Начинало темнеть. Войдя к старому епископу, Эжени обнаружила, что он не один; она не могла рассмотреть его собеседника, который уже вроде поднялся, чтобы удалиться, но расслышала обращенные к нему слова прелата:

«Да, господин де Ладни, я просто очарован; ваш отец, который приютил меня когда-то в Англии, абсолютно правильно счел, что я верну долг, оказав теплый прием его сыну. Приходите ко мне почаще; вы встретите здесь не только пожилых людей, чье общество навряд ли вас устроит, но и своих ровесников, с которыми я хотел бы вас познакомить.
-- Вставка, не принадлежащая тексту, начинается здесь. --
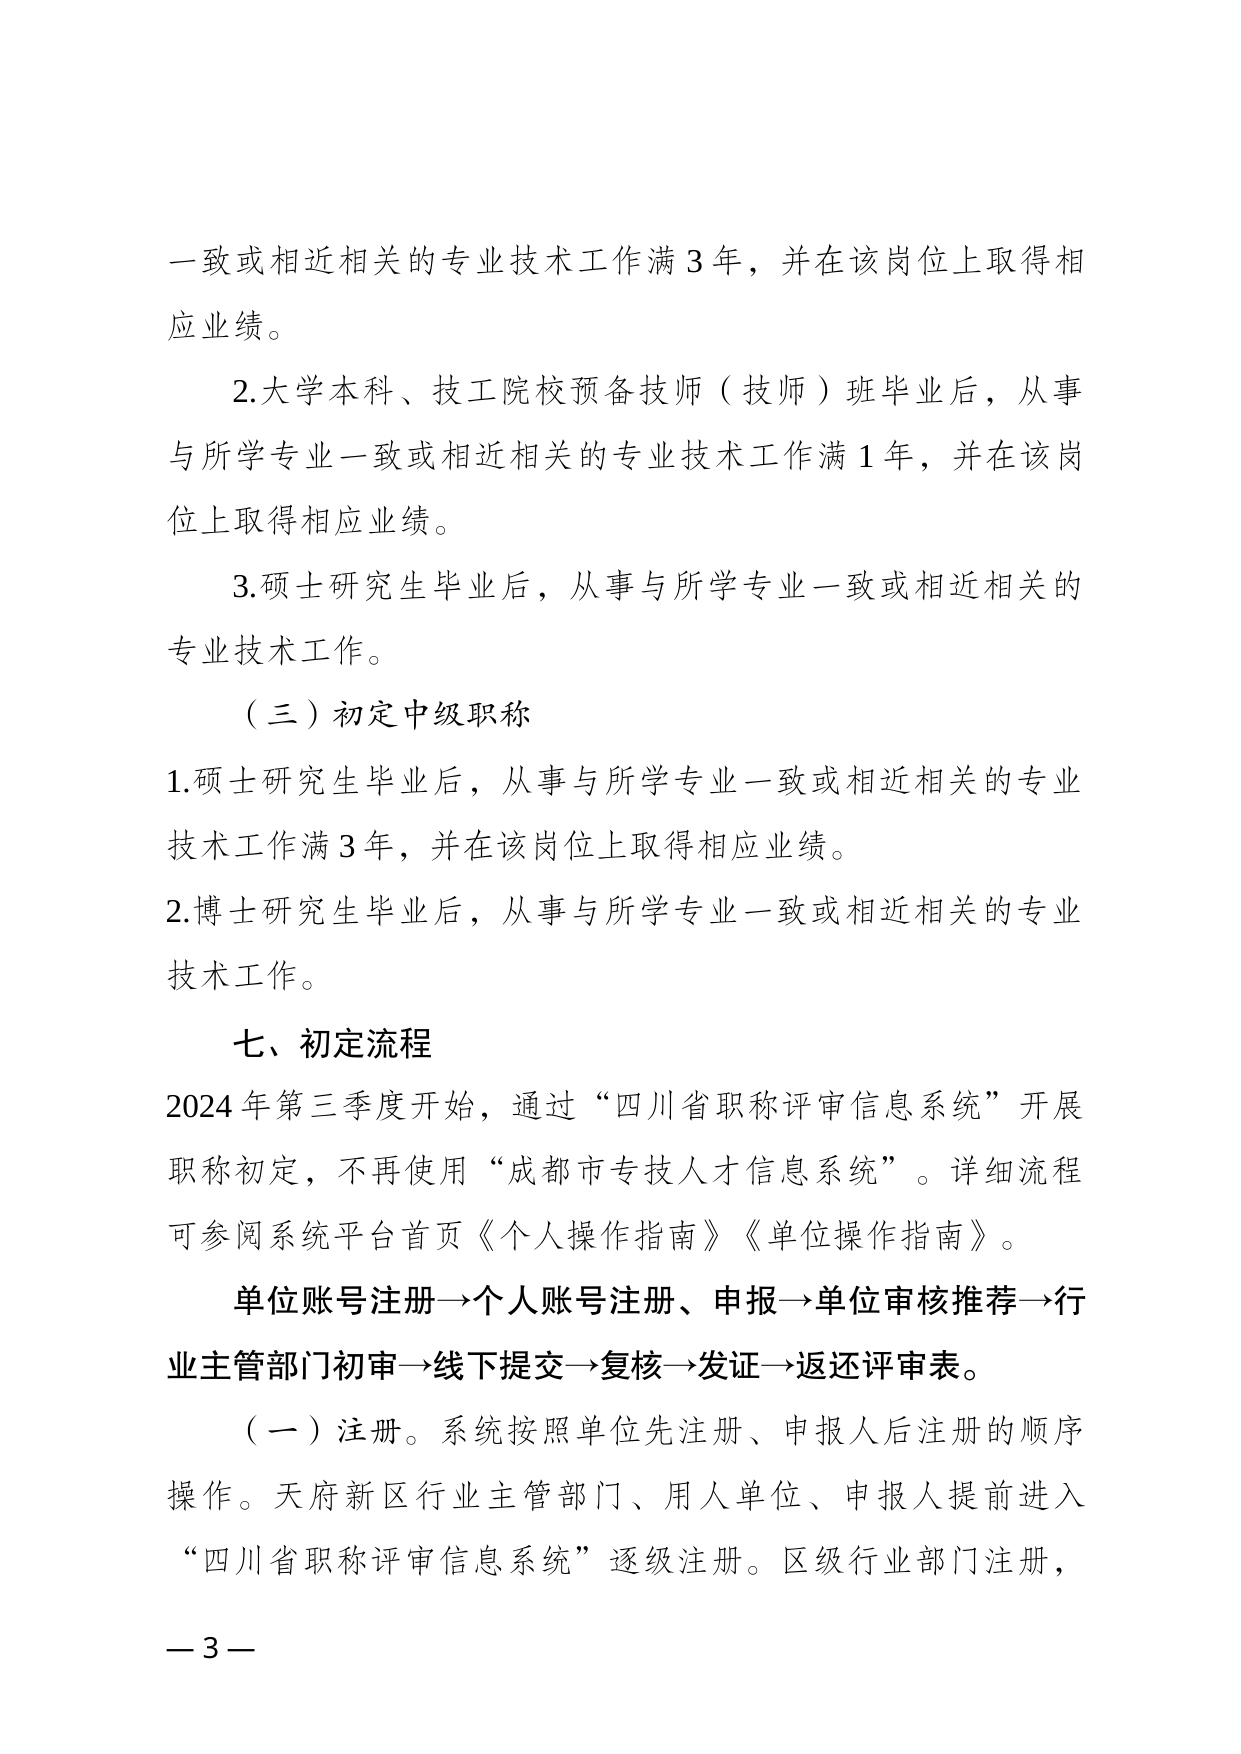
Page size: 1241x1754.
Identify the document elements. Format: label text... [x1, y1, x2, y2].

text 1.硕士研究生毕业后，从事与所学专业一致或相近相关的专业技术工作满3年，并在该岗位上取得相应业绩。 [165, 749, 1087, 879]
text 2.大学本科、技工院校预备技师（技师）班毕业后，从事与所学专业一致或相近相关的专业技术工作满1年，并在该岗位上取得相应业绩。 [165, 359, 1087, 554]
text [165, 1399, 1087, 1594]
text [165, 229, 1087, 359]
text 2.博士研究生毕业后，从事与所学专业一致或相近相关的专业技术工作。 [165, 879, 1087, 1009]
text （三）初定中级职称 [165, 684, 1087, 749]
text 2024年第三季度开始，通过“四川省职称评审信息系统”开展职称初定，不再使用“成都市专技人才信息系统”。详细流程可参阅系统平台首页《个人操作指南》《单位操作指南》。 [165, 1074, 1087, 1269]
text 3.硕士研究生毕业后，从事与所学专业一致或相近相关的专业技术工作。 [165, 554, 1087, 684]
text 单位账号注册→个人账号注册、申报→单位审核推荐→行业主管部门初审→线下提交→复核→发证→返还评审表。 [165, 1269, 1087, 1399]
text 七、初定流程 [165, 1009, 1087, 1074]
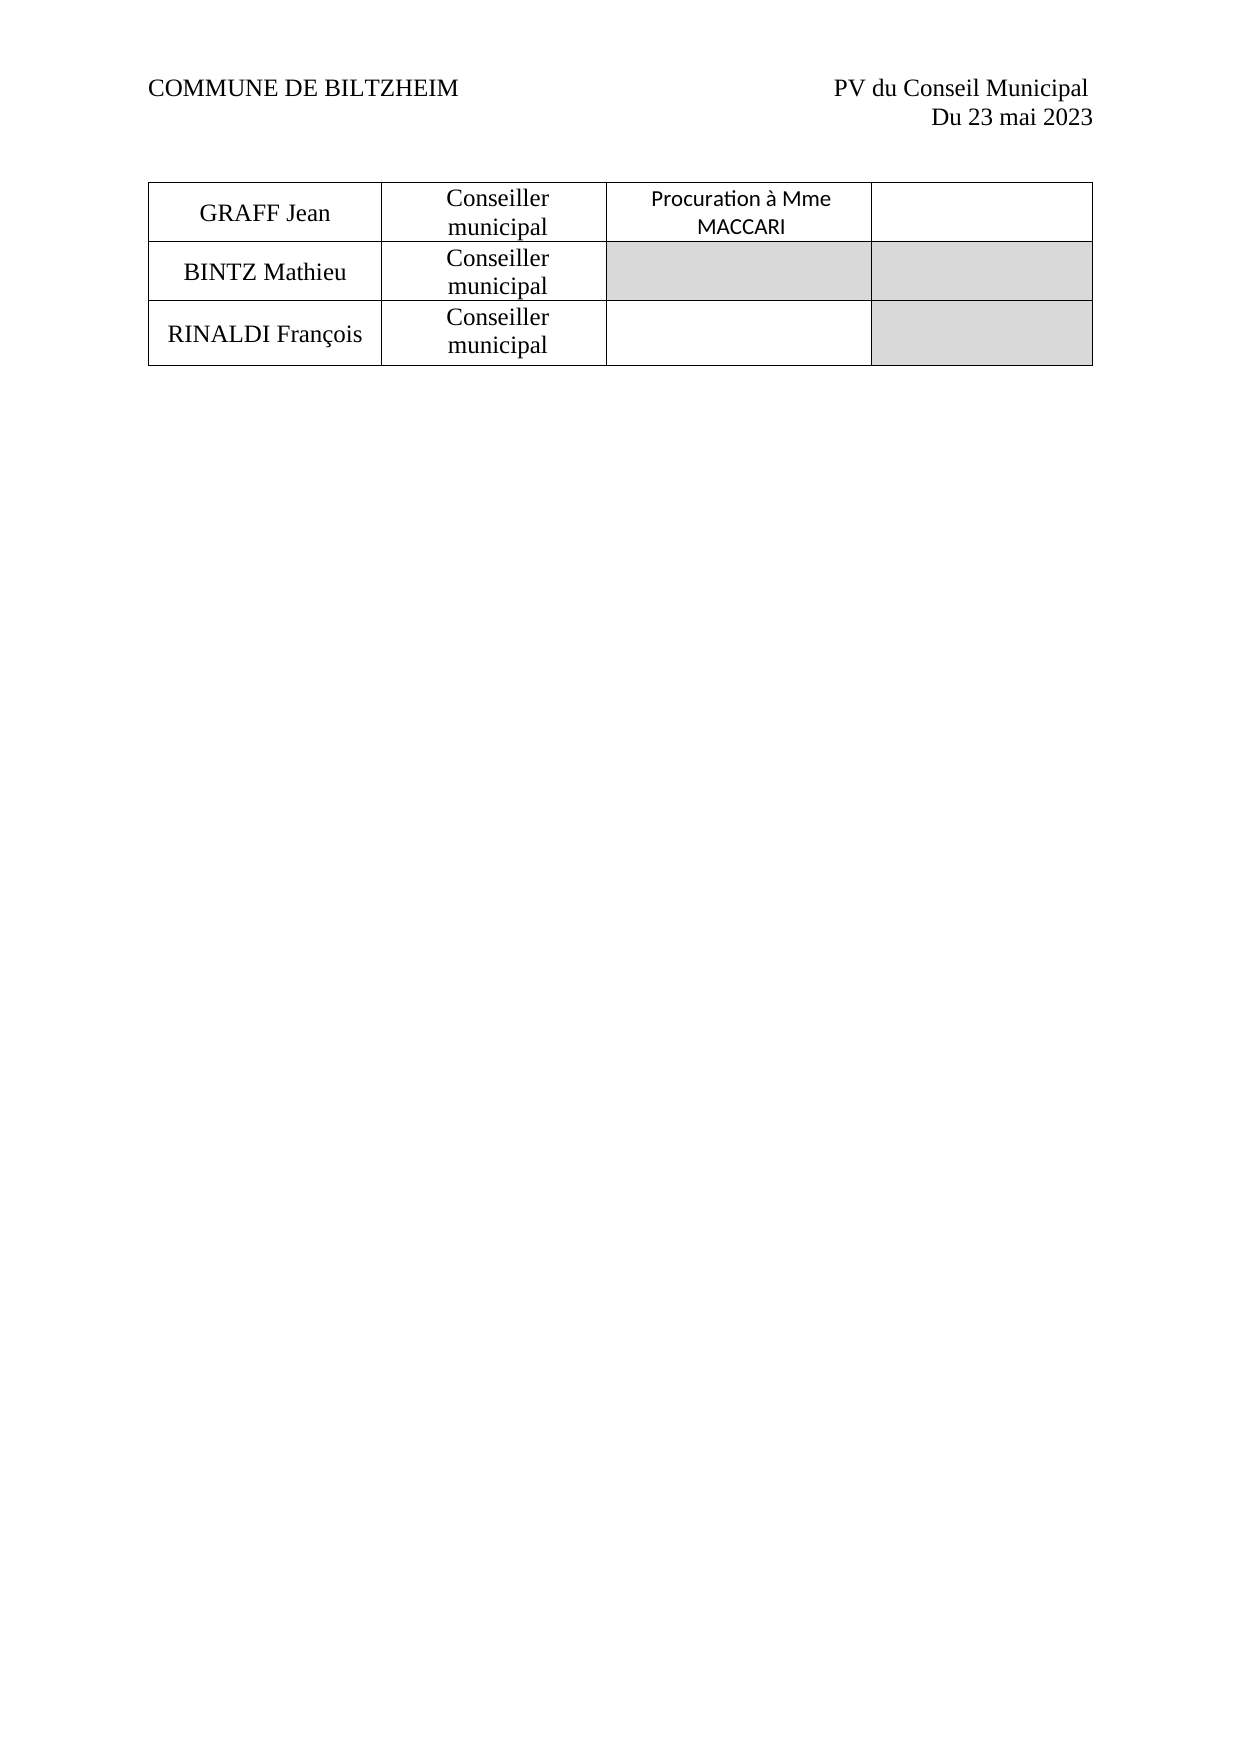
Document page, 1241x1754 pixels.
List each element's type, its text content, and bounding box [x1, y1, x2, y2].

table_cell BINTZ Mathieu [149, 242, 381, 300]
table_cell Conseiller municipal [382, 242, 606, 300]
table_cell [872, 183, 1092, 241]
table_cell [607, 301, 871, 365]
table_cell GRAFF Jean [149, 183, 381, 241]
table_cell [382, 183, 606, 241]
table_cell [872, 301, 1092, 365]
table_cell [607, 242, 871, 300]
table_cell Conseiller municipal [382, 301, 606, 365]
table_cell Procuration à Mme MACCARI [607, 183, 871, 241]
table_cell [872, 242, 1092, 300]
table_cell RINALDI François [149, 301, 381, 365]
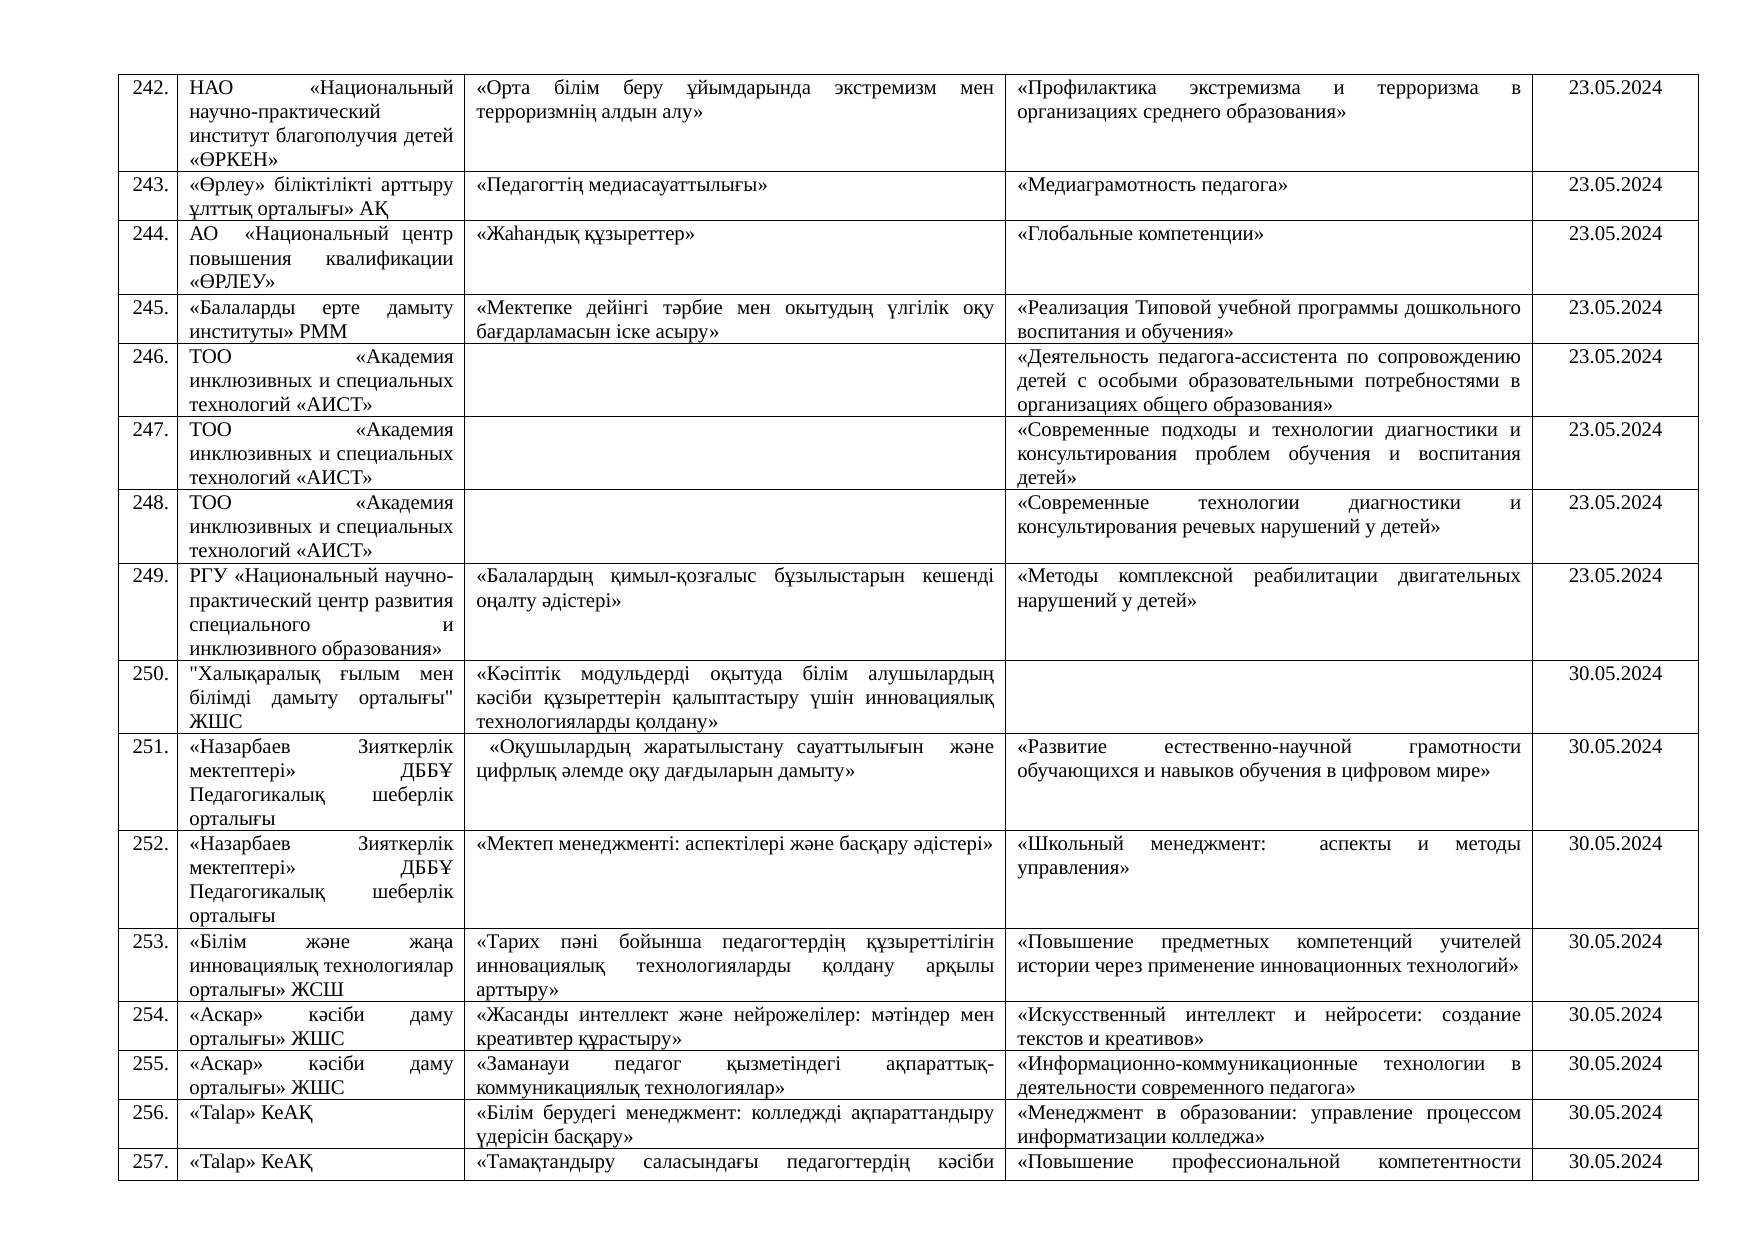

Все они сыновья моих старых друзей из провинции (я оказал им доверие, представив их ко двору), отважные и преданные роялисты, прекрасно понимающие, чем обязано Англии дело Бурбонов. Я уверен, они будут счастливы предложить свою дружбу наследнику одной из самых блестящих фамилий вашей благородной нации».

Его преосвященство господин епископ, ожидавший вскорости возвращения незаконно отнятых у него митры и посоха, произнес эти слова с едва уловимыми пасторскими нотками в голосе, как человек, желающий вернуть себе привычку к гладкому и елейному слогу. Эжени прекрасно все поняла, и легкая улыбка развеяла ее привычную грусть, как вдруг она услышала не очень-то пространный ответ:

«Да, монсеньер, я почту за честь навещать вас как можно чаще, ибо надеюсь найти здесь счастье, о котором вы и не подозреваете».

Голос и слова отвечавшего словно бритвой обрезали улыбку Эжени, полоснув ее и в самое сердце, — то был голос Артура, хорошо знакомый ей по тем немногим фразам, которые выскальзывали у него во время преследования. Удар был настолько силен, что от испуга она, все еще сомневаясь, вскрикнула:

«Кто здесь?»

«Тот, кто любит вас и непременно добьется своего», — тихо ответил Артур, проходя мимо нее к выходу.

«Ну-с? Что случилось, девочка? — спросил епископ, сидя в шезлонге. — Госпожа Боден мне все доложила — ты грустишь, тоскуешь, глаза у тебя постоянно на мокром месте… В чем дело? Матушка совсем замучила?»

«К этому я привыкла», — вздохнула Эжени.

«А что еще? Может быть, госпожа Жиле недовольна тобой и хочет уволить?»

«Нет, что вы! Наоборот, она увеличила мне поденную плату…»

«Хм, так, значит, доходящие до меня слухи верны? Ты просто маленькая зазнайка, всем недовольная и слишком многого требующая от жизни?»

«Господи, — взмолилась Эжени, — да мне ничего не надо, лишь бы оставили в покое! Больше я ни о чем не прошу!»

«Так-так, — задумчиво продолжил епископ, пригрозив девушке пальцем, — выходит, здесь замешана любовь, не иначе! Берегись, Эжени, берегись, доведет это дело до греха! Вот тебе, пожалуйста, пример — госпожа Боден…»

«Но я-то как раз терпеть его не могу», — расплакалась Эжени.